If your organization does business with the federal government or operates in a regulated industry, these timelines have a cascading effect. Federal contractors and vendors supplying technology for government systems need PQC-capable products now, not in five years. And the definition of “reasonable security” under frameworks like HIPAA, PCI DSS, and SOX will shift as post-quantum standards become widely available. What counts as adequate encryption today won’t count forever.

ISACA published a practical 12-month playbook for PQC readiness earlier this year, and the consensus across industry groups is clear: 2026 is the execution year. The time for watching this from a distance is over.

What to Do About It Right Now

Research cited by Google found that only about 9 percent of organizations have a post-quantum migration roadmap. That gap between awareness and action is where most enterprise security teams are sitting today. Here’s what I’d focus on if I were starting this process.

First, build a cryptographic inventory. You need to know where encryption lives across your environment: web traffic, VPN connections, email, software signing, device firmware, APIs, third-party integrations, and long-lived data archives. You can’t migrate what you can’t see.

Second, identify your long-secrecy data. Which datasets need to remain confidential for 10 to 20 years or more? Financial records, healthcare data, intellectual property, anything with regulatory retention requirements. Those are your highest-priority targets for early protection against HNDL.

Third, start piloting hybrid deployments. Rather than ripping out current encryption and replacing it wholesale, the industry is moving toward hybrid models that run both classical and PQC algorithms simultaneously during the transition. If one layer has a problem, the other still provides protection. Think of it as wearing a seatbelt and having an airbag. You don’t remove one because you have the other.

Fourth, demand crypto agility from your vendors. Crypto agility is the ability to swap out encryption algorithms across your systems without rewriting applications or replacing hardware.

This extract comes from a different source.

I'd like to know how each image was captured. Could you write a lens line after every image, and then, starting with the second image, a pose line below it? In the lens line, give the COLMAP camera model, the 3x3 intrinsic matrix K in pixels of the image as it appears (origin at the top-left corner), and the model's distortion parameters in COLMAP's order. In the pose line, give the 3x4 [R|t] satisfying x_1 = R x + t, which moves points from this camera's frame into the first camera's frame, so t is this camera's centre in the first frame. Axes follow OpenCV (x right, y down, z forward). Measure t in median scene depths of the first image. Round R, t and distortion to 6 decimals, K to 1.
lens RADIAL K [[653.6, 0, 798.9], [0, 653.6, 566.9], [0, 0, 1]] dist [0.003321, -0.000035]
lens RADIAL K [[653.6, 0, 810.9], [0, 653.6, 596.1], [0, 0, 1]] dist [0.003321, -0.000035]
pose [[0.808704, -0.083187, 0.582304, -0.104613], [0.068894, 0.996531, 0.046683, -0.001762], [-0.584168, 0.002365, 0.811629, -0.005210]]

When evaluating or renewing security platforms, SASE solutions, VPN providers, and cloud services, ask specifically about their PQC roadmaps and whether their architecture supports algorithm changes without major disruption. This is what separates a manageable transition from an emergency.

This Is a Long Game, But It Starts Now

I don’t want to overstate the urgency in a way that sounds like vendor fear-mongering. A cryptographically relevant quantum computer doesn’t exist today, and reasonable people disagree about exactly when one will. But the combination of finalized standards, hard compliance deadlines, active HNDL threats, and major companies like Google completing their own migrations makes the direction unmistakable. The organizations that treat PQC as a strategic infrastructure priority today will migrate smoothly. The ones that wait will face compressed timelines, higher costs, and the uncomfortable realization that some of their data may have already been harvested.

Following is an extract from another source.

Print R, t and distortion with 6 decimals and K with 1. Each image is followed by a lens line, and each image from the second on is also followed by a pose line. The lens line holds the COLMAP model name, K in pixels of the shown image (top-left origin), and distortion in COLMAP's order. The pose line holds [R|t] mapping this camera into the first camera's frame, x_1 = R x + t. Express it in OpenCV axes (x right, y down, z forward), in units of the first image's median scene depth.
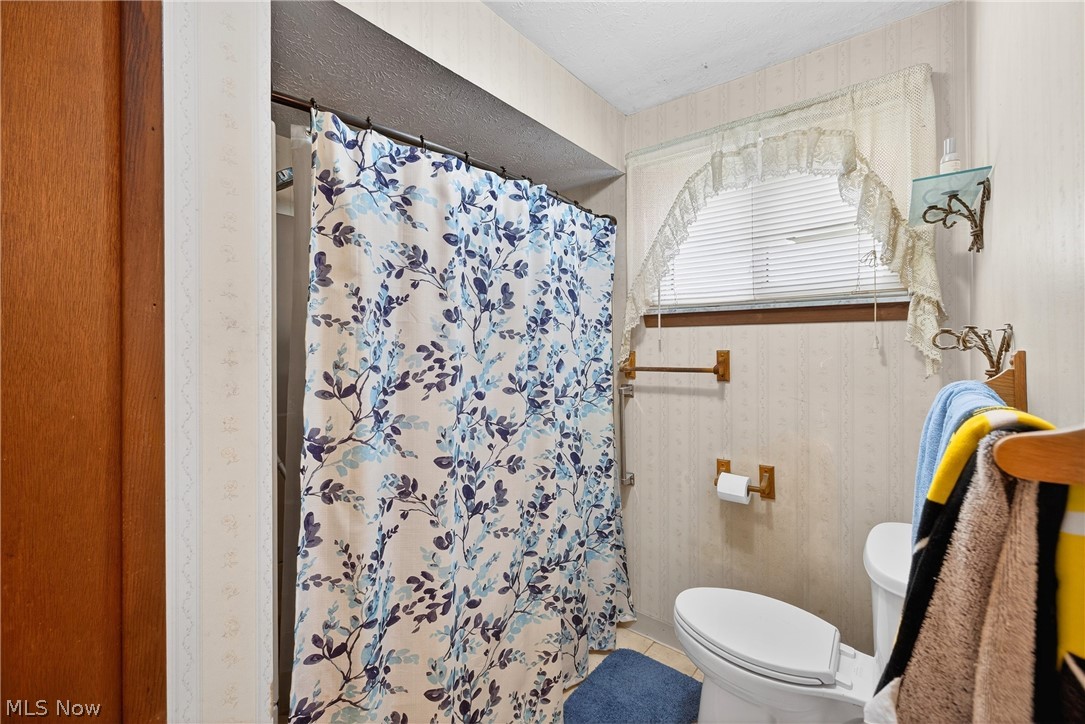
lens RADIAL K [[455.4, 0, 537.0], [0, 455.4, 349.8], [0, 0, 1]] dist [0.007838, -0.000730]
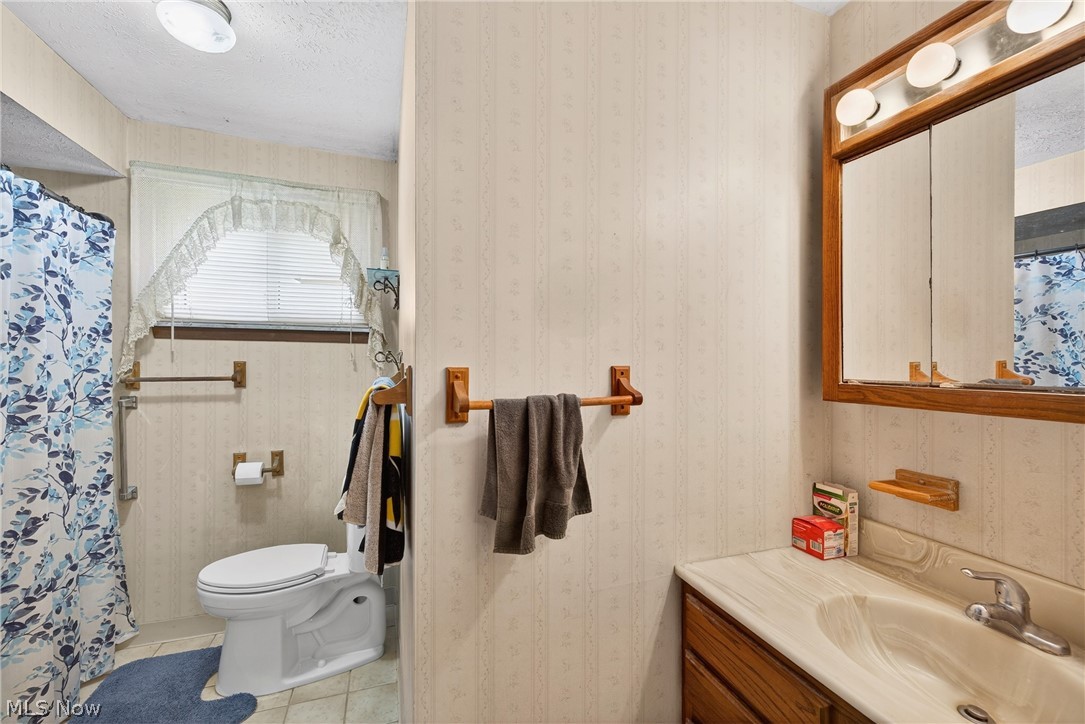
lens RADIAL K [[451.8, 0, 541.2], [0, 451.8, 360.4], [0, 0, 1]] dist [0.001379, 0.000475]
pose [[0.525914, 0.006141, 0.850515, -0.191260], [-0.006390, 0.999974, -0.003269, -0.002825], [-0.850514, -0.003716, 0.525940, -0.302755]]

For security leaders already invested in Zero Trust and SASE, the good news is that you’re better positioned for this than you might think. The architectural principles you’ve been building toward, continuous verification, identity-centric access, and cloud-native enforcement, are exactly what a PQC migration requires. The foundation is there. Now it’s about extending it to account for a threat that’s closer than before.